Records supplied:
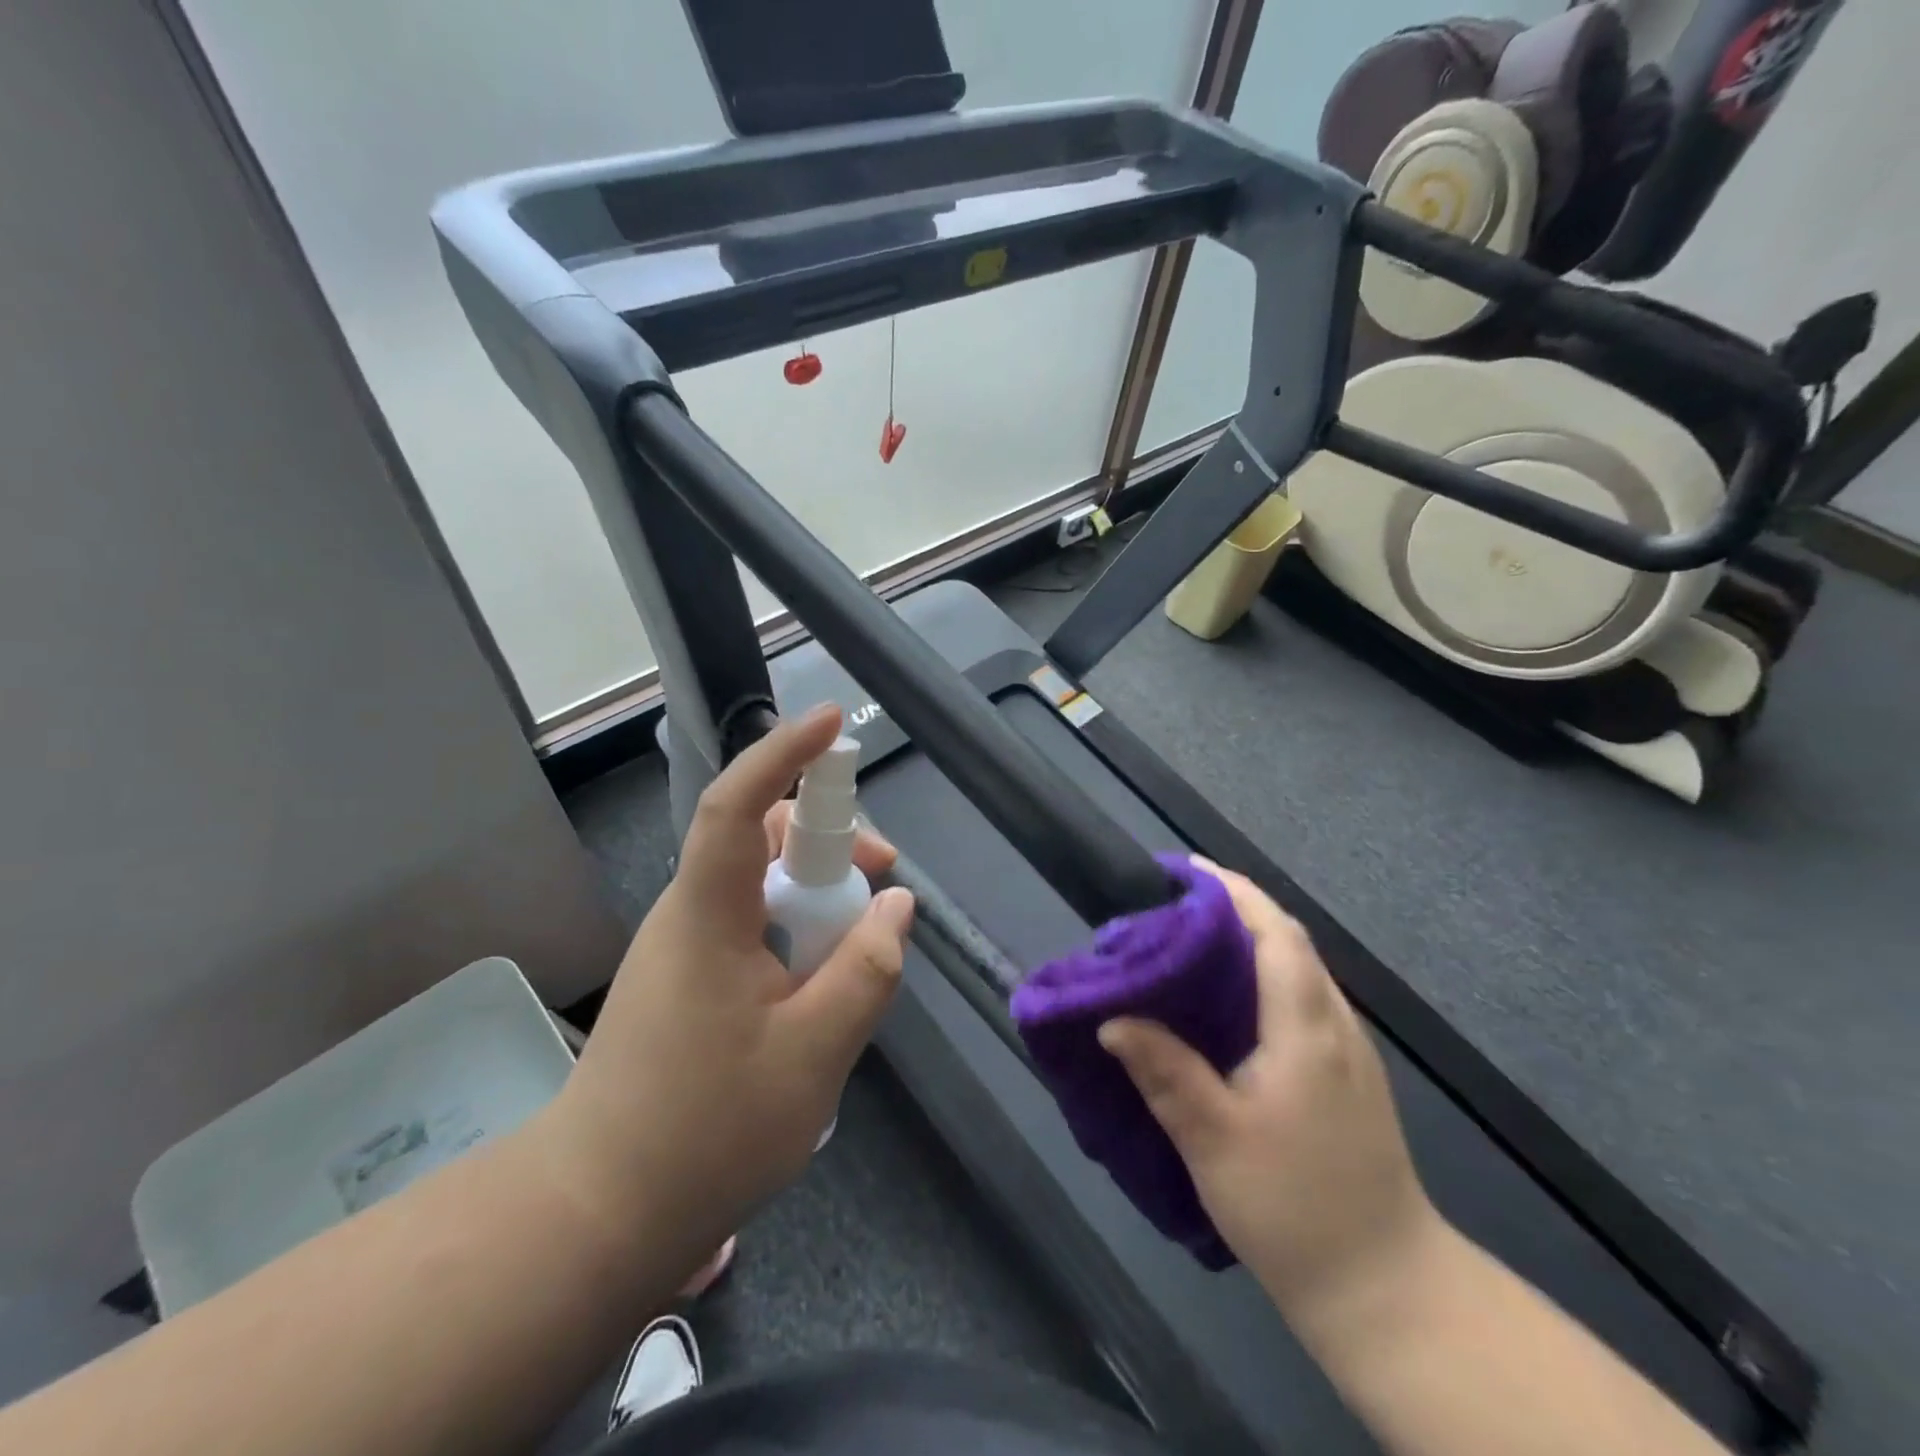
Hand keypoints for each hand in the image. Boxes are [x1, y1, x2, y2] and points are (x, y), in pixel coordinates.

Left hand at [545, 705, 913, 1285]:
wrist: (599, 1211)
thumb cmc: (706, 1131)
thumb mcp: (814, 1052)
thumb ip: (866, 971)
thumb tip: (897, 907)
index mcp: (708, 914)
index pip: (738, 805)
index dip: (784, 754)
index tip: (830, 723)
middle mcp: (689, 912)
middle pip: (760, 837)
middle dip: (828, 838)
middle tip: (884, 877)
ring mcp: (684, 944)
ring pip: (760, 882)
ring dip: (817, 890)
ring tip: (863, 937)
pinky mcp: (688, 975)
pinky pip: (752, 922)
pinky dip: (797, 927)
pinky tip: (823, 978)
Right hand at [1099, 859, 1442, 1336]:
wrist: (1388, 1291)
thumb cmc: (1295, 1207)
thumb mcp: (1213, 1139)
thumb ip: (1164, 1071)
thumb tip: (1111, 1019)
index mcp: (1306, 1028)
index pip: (1275, 931)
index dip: (1232, 890)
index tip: (1183, 869)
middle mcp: (1335, 1024)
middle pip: (1288, 940)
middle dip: (1233, 907)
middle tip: (1170, 906)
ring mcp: (1348, 1050)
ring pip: (1298, 968)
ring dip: (1248, 939)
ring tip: (1188, 942)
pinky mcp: (1347, 1075)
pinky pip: (1301, 997)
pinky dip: (1262, 974)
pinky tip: (1226, 1002)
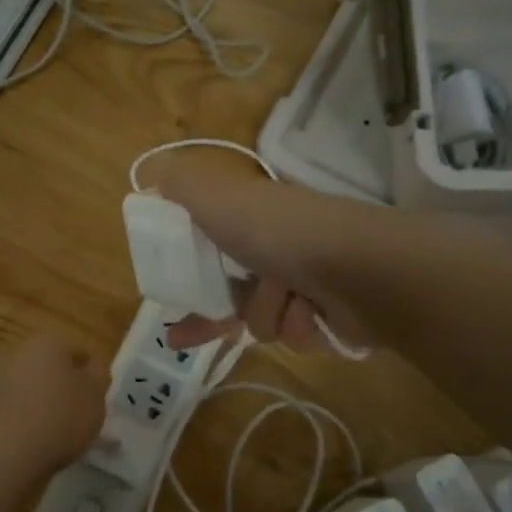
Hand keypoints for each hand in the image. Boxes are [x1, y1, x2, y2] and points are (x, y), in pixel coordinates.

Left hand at [0, 331, 105, 473]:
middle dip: (65, 389)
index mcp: (49, 341)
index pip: (79, 352)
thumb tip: (91, 367)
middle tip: (80, 418)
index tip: (97, 400)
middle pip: (51, 369)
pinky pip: (14, 410)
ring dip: (44, 406)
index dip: (91, 377)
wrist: (1, 452)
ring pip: (32, 390)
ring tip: (59, 437)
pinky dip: (25, 422)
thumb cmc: (59, 417)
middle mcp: (19, 351)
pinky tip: (35, 444)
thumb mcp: (95, 396)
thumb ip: (98, 376)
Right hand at [156, 168, 381, 351]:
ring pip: (264, 320)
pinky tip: (311, 315)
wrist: (358, 268)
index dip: (187, 270)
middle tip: (184, 335)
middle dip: (218, 312)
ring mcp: (309, 283)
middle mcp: (281, 247)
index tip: (168, 290)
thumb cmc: (278, 233)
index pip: (212, 246)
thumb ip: (180, 184)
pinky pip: (296, 336)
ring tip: (288, 300)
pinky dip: (298, 327)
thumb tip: (152, 175)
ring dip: (267, 315)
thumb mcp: (216, 197)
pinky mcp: (332, 316)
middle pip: (233, 293)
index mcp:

What is needed: Your answer must be an exact copy of the records, with every picture left out.

Result:
Hand keypoints for each hand in the image. Boxes are [x1, y1, x2, y2] and points are (x, y), in pixel coordinates.

Left hand at [545, 705, 913, 1285]:
wrist: (599, 1211)
thumb cmc: (706, 1131)
thumb mcp: (814, 1052)
thumb ip: (866, 971)
thumb tip: (897, 907)
index mcp: (708, 914)
index pip: (738, 805)
index dip: (784, 754)
index tip: (830, 723)
middle mcp: (689, 912)
middle pip: (760, 837)
middle dip: (828, 838)
middle tip: (884, 877)
ring mcp: (684, 944)
ring pip: (760, 882)
ring dip: (817, 890)
ring tip: (863, 937)
pinky mcp: (688, 975)
pinky pip: (752, 922)
pinky dip: (797, 927)
pinky tip: (823, 978)
Right hand at [1099, 859, 1442, 1336]:
wrist: (1388, 1291)
thumb cmc: (1295, 1207)
thumb mcp: (1213, 1139)
thumb ip: (1164, 1071)
thumb tip: (1111, 1019)
index mcp: (1306, 1028)
index pip: (1275, 931)
index dip: (1232, 890)
index tip: (1183, 869)
middle mcp: (1335, 1024)
middle pip: (1288, 940)
middle dip: (1233, 907)
middle tip: (1170, 906)
ring mcp: (1348, 1050)
ring pip: (1298, 968)
ring dip: (1248, 939)
ring tip: (1188, 942)
pinky mcp: (1347, 1075)
pinky pip: (1301, 997)
pinky dip: (1262, 974)
pinky tip: (1226, 1002)
Hand keypoints for each hand in the image. Boxes are [x1, y1, x2, y2] and points are (x, y), in pixel coordinates.

Left hand at [0, 331, 105, 473]:
middle dip: (65, 389)
index mcp: (49, 341)
index pip: (79, 352)
thumb tip: (91, 367)
middle tip: (80, 418)
index tip: (97, 400)
middle pip: (51, 369)
pinky pip: (14, 410)
ring dip: (44, 406)
index dip: (91, 377)
wrist: (1, 452)
ring pip: (32, 390)
ring tip: (59, 437)
pinky dip: (25, 422)
thumb cmc: (59, 417)
middle mcp: (19, 351)
pinky tip: (35, 444)
thumb mcp: (95, 396)
thumb ip: (98, 376)
Right hand at [156, 168, 381, 351]:
ring pip: (264, 320)
pinky tip: (311, 315)
wrist: (358, 268)
index dip: (187, 270)
middle tip: (184, 335)
middle dip: (218, 312)
ring mcp: (309, 283)
middle mcp: (281, 247)
index tip: (168, 290)
thumb cmc: (278, 233)
index pip: (212, 246)
thumb ip: (180, 184)
pinky pip: (296, 336)
ring tip: (288, 300)
pinky dip: (298, 327)
thumb tip: (152, 175)
ring dip: (267, 315)
thumb mcp: (216, 197)
pinky mcp: (332, 316)
middle pip: (233, 293)
index mcp:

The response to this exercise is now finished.